265 [Suggested by Paul Boehm.]
266 - iovfscanf.c:
267 - Corrected bug in code that improperly processed format specifiers
268 with explicit field widths for char types. [Bug reported by Bojan
269 Pogacar.]
270 - depend: removed from the package
271
272 * Fri April 21 2000 Arash Baratloo <arash@research.bell-labs.com>
273 - Corrected couple of bugs (in util.c) that kept libsafe from running on RH5.1
274 - Added dependencies to the Makefile
275
276 * Thu Mar 30 2000 Vandoorselaere Yoann <yoann@mandrakesoft.com>
277 * Thu Mar 30 2000 Arash Baratloo <arash@research.bell-labs.com>
278 - Update to 1.3
279 - Rename copying.lib to copying
280 - Use _exit because an sigsegv can be caught.
281
282 * Thu Mar 30 2000 Vandoorselaere Yoann <yoann@mandrakesoft.com>
283 - Removed a dangerous debugging function.

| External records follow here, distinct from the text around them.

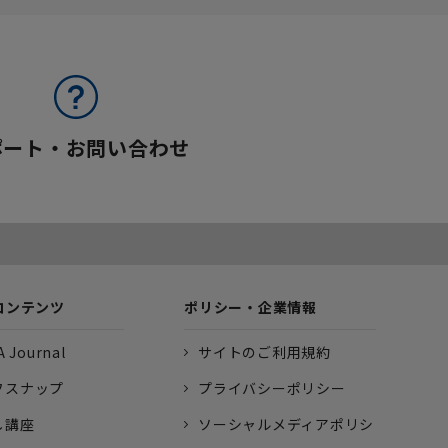
ポート・お問い合わせ
コンテンツ
ポリシー・企業情報
 Journal
サイトのご利用規約
フスナップ
プライバシーポリシー
し講座
ソーシャルメディアポリシ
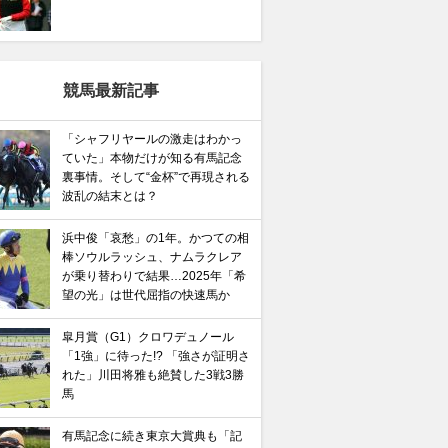
競馬最新記事
「シャフリヤールの激走はわかっ
ていた」本物だけが知る有馬記念
裏事情。そして“金杯”で再現される
波乱の結末とは？
浜中俊「哀愁」の1年。かつての相
棒ソウルラッシュ、ナムラクレア
が乗り替わりで結果…2025年「希
望の光」は世代屈指の快速馬か
皐月賞（G1）クロワデュノール
「1強」に待った!? 「強さが証明さ
れた」川田将雅も絶賛した3戦3勝
馬
有馬記念に続き東京大賞典も「記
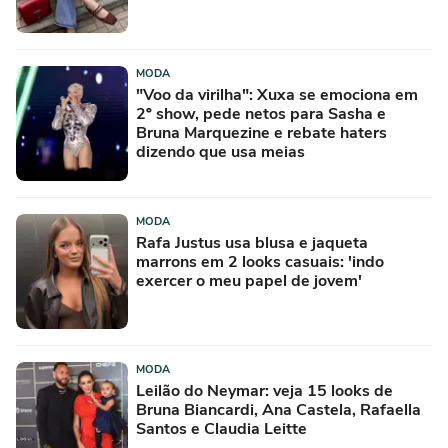
MODA
"Voo da virilha": Xuxa se emociona em
2º show, pede netos para Sasha e
Bruna Marquezine e rebate haters
dizendo que usa meias
MODA
Rafa Justus usa blusa e jaqueta
marrons em 2 looks casuais: 'indo
exercer o meu papel de jovem'
MODA
Leilão do Neymar: veja 15 looks de
Bruna Biancardi, Ana Castela, Rafaella
Santos e Claudia Leitte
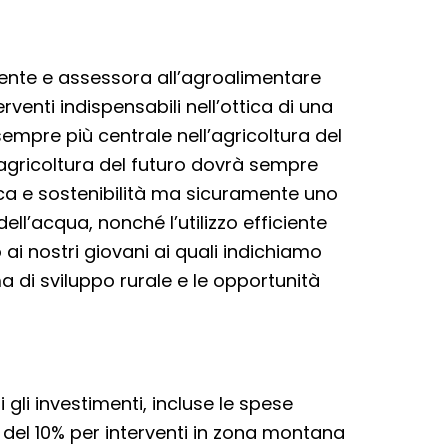
ente e assessora all’agroalimentare
rventi indispensabili nell’ottica di una
empre più centrale nell’agricoltura del
L’agricoltura del futuro dovrà sempre
erca e sostenibilità ma sicuramente uno
 dell’acqua, nonché l’utilizzo efficiente
i nostri giovani ai quali indichiamo
a di sviluppo rurale e le opportunità
i gli investimenti, incluse le spese
del 10% per interventi in zona montana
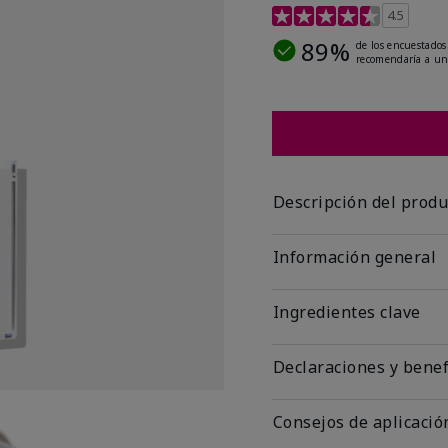
Calificación de clientes 
4.5
89%
de los encuestados
recomendaría a un
Descripción del produ
Información general
Ingredientes clave
Declaraciones y benef
Consejos de aplicació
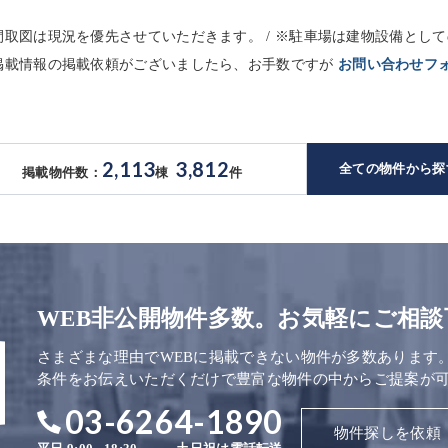
※間取図は現況を優先させていただきます。 / ※駐車場は建物設備と
未掲載情報の掲載依頼がございましたら、お手数ですが
お問い合わせフ
2,113
3,812
全ての物件から探
掲載物件数：
棟
件
WEB非公開物件多数。お気軽にご相談
さまざまな理由でWEBに掲載できない物件が多数あります
条件をお伝えいただくだけで豊富な物件の中からご提案が
03-6264-1890
物件探しを依頼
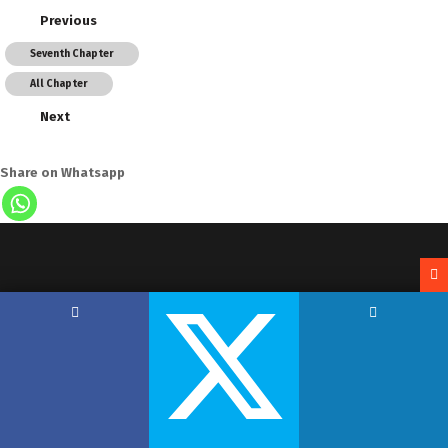
Previous
Seventh Chapter
All Chapter
Next
Share on Whatsapp
Copyright by Hemant Lodha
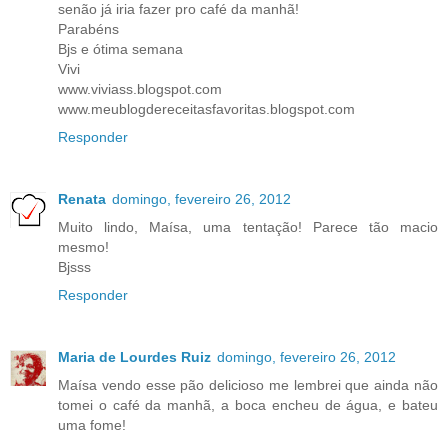
senão já iria fazer pro café da manhã!
Parabéns
Bjs e ótima semana
Vivi
www.viviass.blogspot.com
www.meublogdereceitasfavoritas.blogspot.com
Responder
Renata
domingo, fevereiro 26, 2012
Muito lindo, Maísa, uma tentação! Parece tão macio
mesmo!
Bjsss
Responder
Maria de Lourdes Ruiz
domingo, fevereiro 26, 2012
Maísa vendo esse pão delicioso me lembrei que ainda não
tomei o café da manhã, a boca encheu de água, e bateu
uma fome!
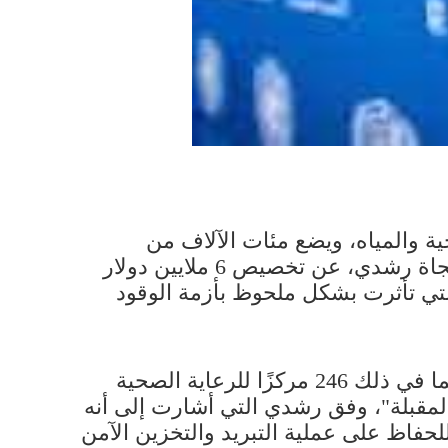
حية والمياه، ويضع مئات الآلاف من
العائلات على شفير كارثة إنسانية، أعلنت منسقة الشؤون الإنسانية للأمم المتحدة في لبنان، نجاة رشدي، عن تخصيص 6 ملايين دولار
لتي تأثرت بشكل ملحوظ بأزمة الوقود
ويهدف هذا الدعم إلى "تسهيل حصول مقدمي الخدمات الصحية المنقذة للحياة على الوقود، بما في ذلك 246 مركزًا للرعاية الصحية
 الثلاثة المقبلة"، وفق رشدي التي أشارت إلى أنه
حفاظ على عملية التبريد والتخزين الآمن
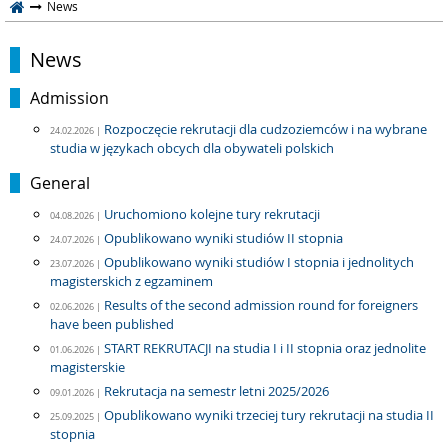
News
News
Admission
Rozpoczęcie rekrutacji dla cudzoziemców i na wybrane
24.02.2026 |
studia w językach obcych dla obywateli polskich
General
Uruchomiono kolejne tury rekrutacji
04.08.2026 |
Opublikowano wyniki studiów II stopnia
24.07.2026 |
Opublikowano wyniki studiów I stopnia i jednolitych
23.07.2026 |
magisterskich z egzaminem
Results of the second admission round for foreigners
02.06.2026 |
have been published
START REKRUTACJI na studia I i II stopnia oraz jednolite
01.06.2026 |
magisterskie
Rekrutacja na semestr letni 2025/2026
09.01.2026 |
Opublikowano wyniki trzeciej tury rekrutacji na studia II
25.09.2025 |
stopnia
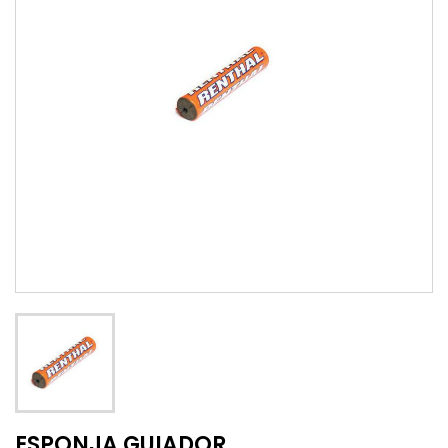
ESPONJA GUIADOR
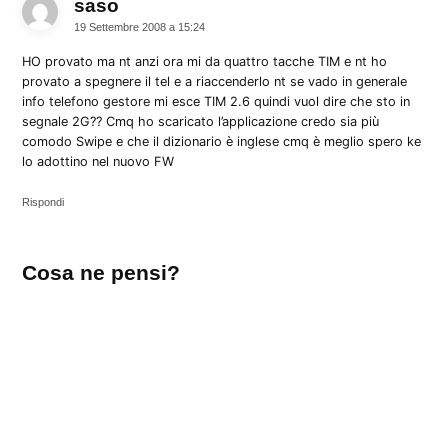
saso
dice:
19 Settembre 2008 a 15:24
HO provato ma nt anzi ora mi da quattro tacche TIM e nt ho
provato a spegnere il tel e a riaccenderlo nt se vado in generale
info telefono gestore mi esce TIM 2.6 quindi vuol dire che sto in
segnale 2G?? Cmq ho scaricato l’applicazione credo sia più
comodo Swipe e che il dizionario è inglese cmq è meglio spero ke
lo adottino nel nuovo FW
Rispondi
Lascia
Cosa ne pensi?
un
commento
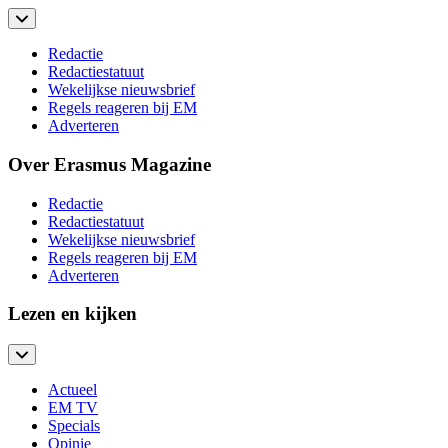
Redactie
Redactiestatuut
Wekelijkse nieuwsbrief
Regels reageren bij EM
Adverteren
Over Erasmus Magazine
Redactie
Redactiestatuut
Wekelijkse nieuwsbrief
Regels reageren bij EM
Adverteren
Lezen en kijken
Actueel
EM TV
Specials
Opinie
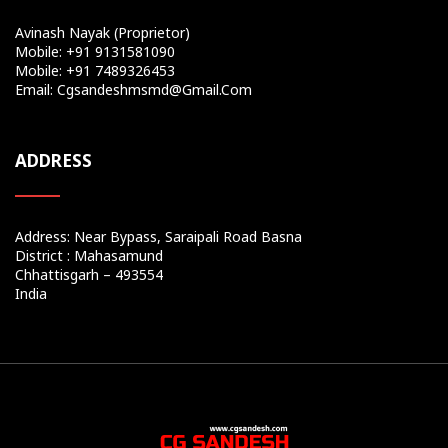
Avinash Nayak (Proprietor)
Mobile: +91 9131581090
Mobile: +91 7489326453
Email: Cgsandeshmsmd@gmail.com
ADDRESS
Address: Near Bypass, Saraipali Road Basna
District : Mahasamund
Chhattisgarh – 493554
India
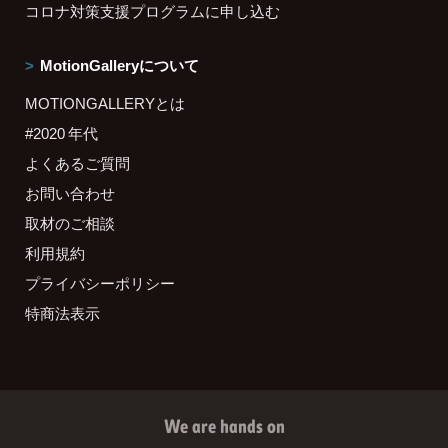
コロナ対策支援プログラムに申し込む
MotionGalleryについて
MOTIONGALLERYとは
#2020 年代
よくあるご質問
お問い合わせ
取材のご相談
利用規約
プライバシーポリシー
特商法表示
We are hands on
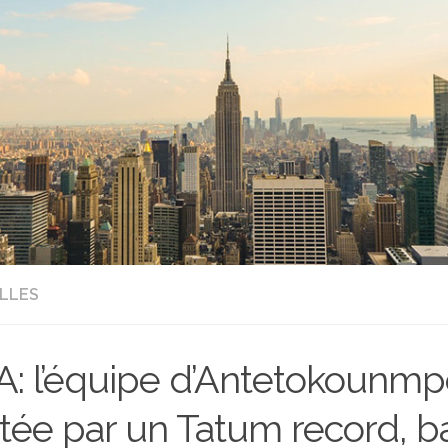
LLES
: l’équipe d’Antetokounmp
tée par un Tatum record, ba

284 - Removed the mail_list file specified by variable feature ( could lead to
285 attack ).
286 - Removed all c++ comment... reindent all code.
287 - Removed dead code.
288 - renamed int script to int.sh.
289 - Removed unused check from _libsafe_stackVariableP() ( stack_start is
290 initialized in intercept.c ).
291
292 * Thu Mar 09 2000 Vandoorselaere Yoann <yoann@mandrakesoft.com>
293 - int : use bash
294 - Makefile : make clean work now :)
295 - intercept.c : don't initialize static function pointer at .text init
296 time.
297 - intercept.c : reindented + c++ to c comment :)
298 - intercept.c : getLibraryFunction -> use const
299 - added intercept.c , will be a c port of intercept.cpp
300 - util.c: added warning, for a problem i'm not sure of
301 - util.c: don't use non portable asm instruction to make the program
302 exit, use a clean portable way to do it...
303 - util.c: never use system cause it can be a security problem.
304 - util.c: Use the first variable stack address as the sp address.
305 - util.c: Use unsigned long cause it is a word long on all architecture.
306 - Imported libsafe source, created module, created changelog.